START EXTRACTED TEXT

How do I Grow Swiss Chard?
Swiss chard can be directly sown in the early spring and they can continue to be sown until summer. Spacing your swiss chard depends on what you want you plants for
- For cooking: 4-5 inches apart
- For salad greens: 1 inch apart
- For continuous harvest of outer leaves: 8 inches apart
Swiss chard may bolt in the summer heat. Keep it well watered and mulched to avoid bolting. If your chard does not bolt in it's first season, it will in it's second as it is a biennial. If you have the space, try letting it flower for the bees.
There are many different varieties of swiss chard, try experimenting to see which varieties you like best.
1 cup: Vitamin K (374%), Vitamin A (44%), Vitamin C (18%), Magnesium (7%), Manganese (7%)
Start harvesting your swiss chard when leaves are 6-9 inches tall and continue to harvest them every week. To harvest the leaves carefully cut the outer stem at the plant base with scissors.

END EXTRACTED TEXT
START DATA SHOWN

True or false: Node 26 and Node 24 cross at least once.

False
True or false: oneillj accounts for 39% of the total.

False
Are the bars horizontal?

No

END DATA SHOWN
START DATA SHOWN

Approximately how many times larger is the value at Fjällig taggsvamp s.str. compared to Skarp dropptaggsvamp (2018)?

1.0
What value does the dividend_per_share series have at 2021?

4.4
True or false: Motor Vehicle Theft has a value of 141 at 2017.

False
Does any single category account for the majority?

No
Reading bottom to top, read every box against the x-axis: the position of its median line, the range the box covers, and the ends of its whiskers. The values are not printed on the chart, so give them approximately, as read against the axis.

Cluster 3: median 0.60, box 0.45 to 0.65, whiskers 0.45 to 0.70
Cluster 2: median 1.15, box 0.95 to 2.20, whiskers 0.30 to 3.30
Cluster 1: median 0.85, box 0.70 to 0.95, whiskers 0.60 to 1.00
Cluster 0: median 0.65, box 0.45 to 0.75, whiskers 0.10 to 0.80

END DATA SHOWN
START DATA SHOWN

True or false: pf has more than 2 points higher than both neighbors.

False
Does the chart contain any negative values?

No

END DATA SHOWN

- **WORK INSTRUCTION 1**:
Reproduce word for word the stretch of rows from the line containing "Cluster 3: median" through the line containing "Cluster 0: median".
- **WORK INSTRUCTION 2**:
Pick up the Swiss chard growing guide where it stops and keep writing.

- **EXPECTED ANSWER 1**:
Cluster 3: median 0.60, box 0.45 to 0.65, whiskers 0.45 to 0.70
Cluster 2: median 1.15, box 0.95 to 2.20, whiskers 0.30 to 3.30
Cluster 1: median 0.85, box 0.70 to 0.95, whiskers 0.60 to 1.00
Cluster 0: median 0.65, box 0.45 to 0.75, whiskers 0.10 to 0.80

- **EXPECTED ANSWER 2**:
Preparing and using
Depending on what you plan to use the swiss chard for, here is how you can prepare them:
- For salads: Clip the plants 1/2 inches at about the soil at about 5 weeks
- For cooking: harvest whole plant at soil level
- For Continuous harvest of outer leaves: Cut off outer stalks with a knife
Helpful Tips and Tricks
Mulch your swiss chard with loose hay so they can be harvested well into winter, and remove the hay in early spring to get an early harvest. You’ll need to plant new seeds each year as swiss chard will harvest for two spring seasons.